-- Consigne --
Imprimez, dans le texte ci-dessous sur l'assassinat de Thomas Sankara, le passage qui s'ouvre sur les mots contenant « Nous avons regroupé » et se clôt sur « pourront être levées. ».

-- Bloc de texte --
Nous avons regroupé deux articles de Rémi Rivière parus dans l’hebdomaire Bendré (http://www.bendre.africa-web.org/)  les 9 et 16 avril 2006. L’hypothèse, déjà plusieurs fois avancée, d’une implication de Taylor dans l’assassinat de Thomas Sankara est encore ici confirmée. Mais on sait aussi que les assassins de Thomas Sankara sont des soldats burkinabé dont les noms ont déjà été divulgués. Si cette hypothèse se confirme reste donc à connaitre quels rôles exacts ont joué les hommes de Charles Taylor. On espère donc que son arrestation récente sera très rapidement suivi de dépositions devant un Tribunal International et que les dernières interrogations pourront être levées.

 On y verra aussi  à la fin de l’interview la confirmation d’une connivence entre Houphouet Boigny, qui veut se venger de Samuel Doe,  avec Kadhafi et Charles Taylor, qu’avait déjà dénoncée François Xavier Vershave dans un de ces ouvrages, sonnivence aussi avec les réseaux français de l’homme de Chirac Jacques Foccart.  Ainsi dans le livre Noir Silence (Les Arènes 2000) FXV ecrit page 346, "." … Kadhafi multipliait les cause communes. Cimentées par l’antiaméricanisme. Agrémentées d’intérêts bien compris.  L’élimination du président burkinabé Thomas Sankara est sans doute le sacrifice fondateur (comme le fut avec Eyadema celui de Sylvanus Olympio). Foccart et l’entourage de Kadhafi convinrent en 1987 de remplacer un leader trop intègre et indépendant, au point d’en être agaçant, par un Blaise Compaoré infiniment mieux disposé à partager leurs desseins. L’ivoirien Houphouet Boigny fut associé au complot". 
      Et dans une note p 88 dans le même ouvrage, FXV écrit  :" Selon une source particulièrement crédible, S. Byron Star (The Ecomog Initiative in Libéria : a Liberian Perspective in Issu N°1-2 1993 p.80)  signale une coincidence : Blaise Compaoré a ramené Charles Taylor du Ghana à Ouagadougou peu de temps avant l’assassinat de Thomas Sankara. Et il ajoute : "Certains pensent que des Libériens entraînés en Libye ont participé au meutre de Sankara".

-- Matériel --
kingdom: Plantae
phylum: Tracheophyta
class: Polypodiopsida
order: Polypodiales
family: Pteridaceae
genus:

-- Réponse attendue --
Nous avons regroupé deux articles de Rémi Rivière parus dans l’hebdomaire Bendré (http://www.bendre.africa-web.org/)  les 9 et 16 avril 2006. L’hypothèse, déjà plusieurs fois avancée, d’une implication de Taylor dans l’assassinat de Thomas Sankara est encore ici confirmée. Mais on sait aussi que les assassins de Thomas Sankara sont des soldats burkinabé dont les noms ont déjà été divulgués. Si cette hypothèse se confirme reste donc à connaitre quels rôles exacts ont joué les hommes de Charles Taylor. On espère donc que son arrestation récente sera très rapidement suivi de dépositions devant un Tribunal International et que les dernières interrogations pourront être levées.